The speaker of the House of Representatives says he will vote for Donald Trump.

Rep. Paul Ryan made that statement in a column submitted Thursday for publication in The Gazette, his hometown newspaper.

The statement at least partially answers a question on many minds: whether the leader of the House Republicans and chairman of the upcoming Republican National Convention would support Trump's candidacy.

Ryan has criticized Trump during the primary campaign. The two met May 12, but afterward Ryan said it was too soon for an endorsement.

A Ryan campaign spokesman said the column is an endorsement of Trump's candidacy.

Ryan wrote in the opinion piece that he and Trump have talked at length.

Ryan's column also touts the “confident America” policy agenda he has been developing since becoming speaker of the House last fall.

“Through these conversations, I feel confident he (Trump) would help us turn the ideas in this agenda into laws to help improve people's lives.

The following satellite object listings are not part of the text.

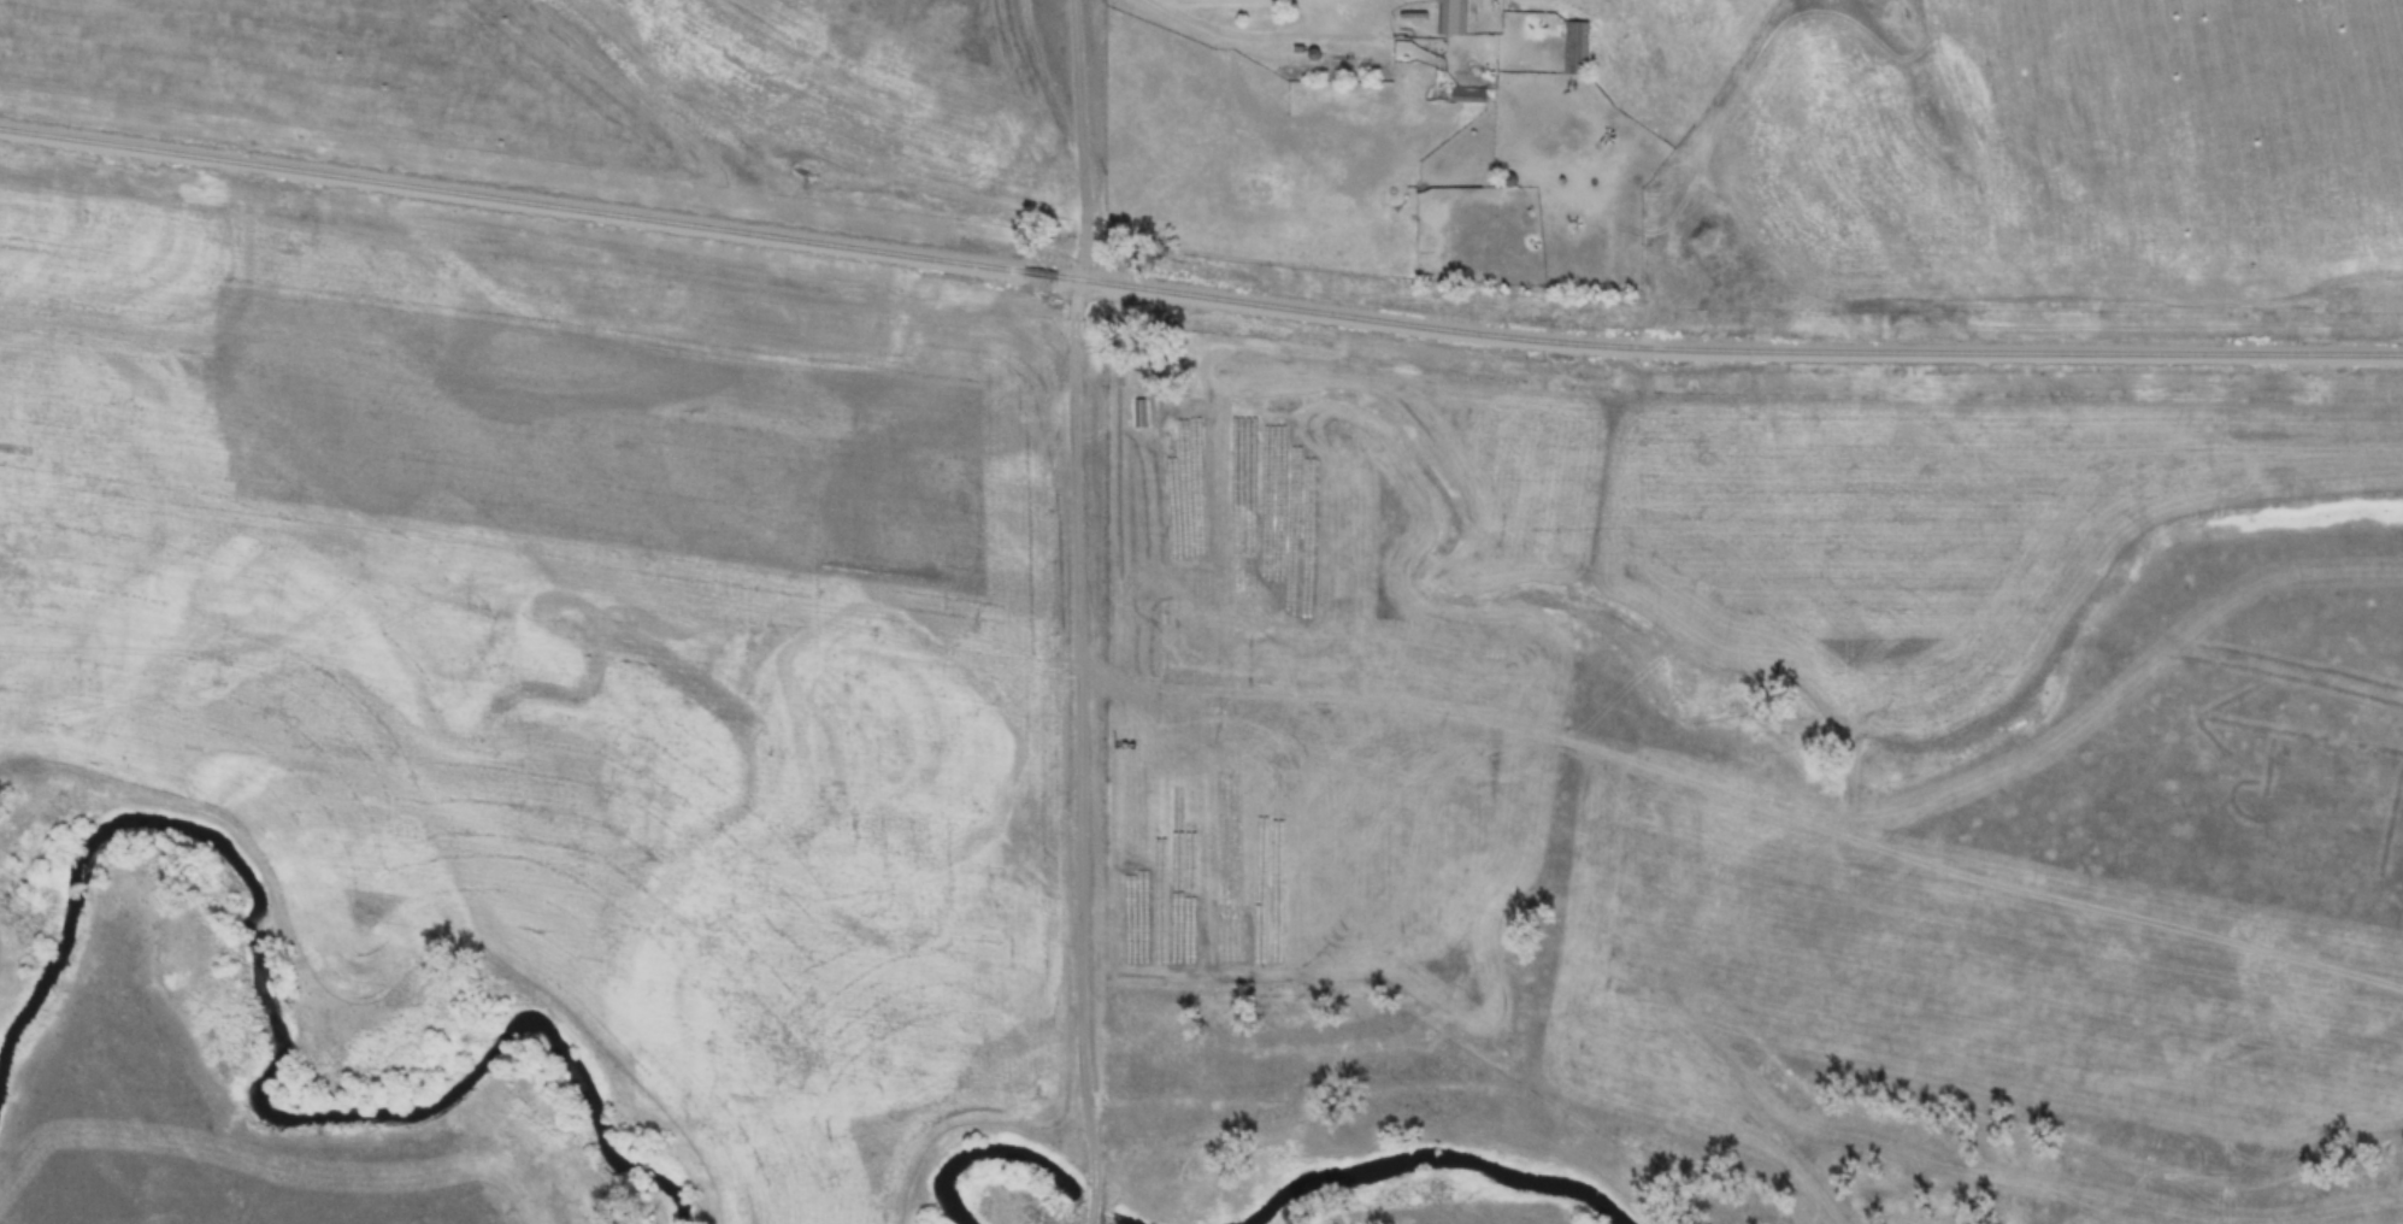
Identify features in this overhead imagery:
building: (1454, 16)
building: (1578, 46)
building: (1470, 93)
road: (1078, 170)
railway: (510, 198)
railway: (1038, 273)
railway: (1727, 349)
crop: (561, 646)
road: (1070, 786)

That's why I'll be voting for him this fall,” Ryan wrote.

Ryan goes on to say that he and Trump do not agree on everything and that when he sees the need, Ryan will continue to speak his mind.

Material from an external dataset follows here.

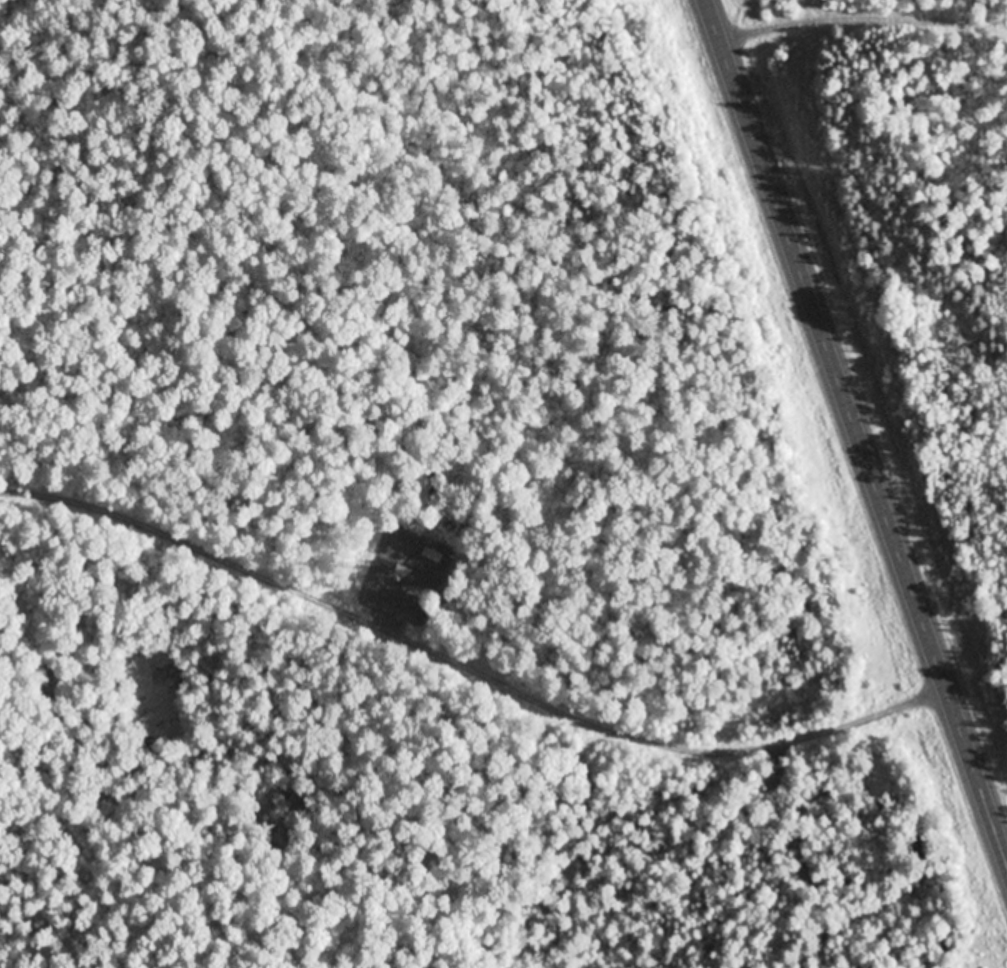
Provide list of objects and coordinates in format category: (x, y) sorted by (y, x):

“But the reality is, on the issues that make up our agenda, we have more common ground than disagreement,” Ryan wrote.

Ryan also mentions the likely Democratic nominee for president, Hilary Clinton, by name, saying she is unlikely to support the GOP agenda.

“A Clinton White House would mean four more years of liberal cronyism and a government more out for itself than the people it serves. Quite simply, she represents all that our agenda aims to fix,” Ryan wrote.

Did Ryan ever have a choice?  The speaker may have believed he was acting on principle in trying to get Trump to change the tone of his campaign and get behind the House Republican agenda.  But the perception was that he was projecting doubts about the choice made by the GOP rank and file.  How could he possibly remain speaker if he rejected the choice of Republican voters?  It appears that once he realized that, he made the gradual transition to Trump supporter.

If Bernie Sanders wins the California primary next Tuesday, the idea of Democratic unity will take a huge hit, as Sanders supporters will go to the convention looking for a floor fight for the nomination itself.  Bitter feelings are already surfacing about "stolen primaries."  Hillary Clinton is not a unifying figure, and her presence at the top of the ticket will only serve to continue the party's polarization and divisions.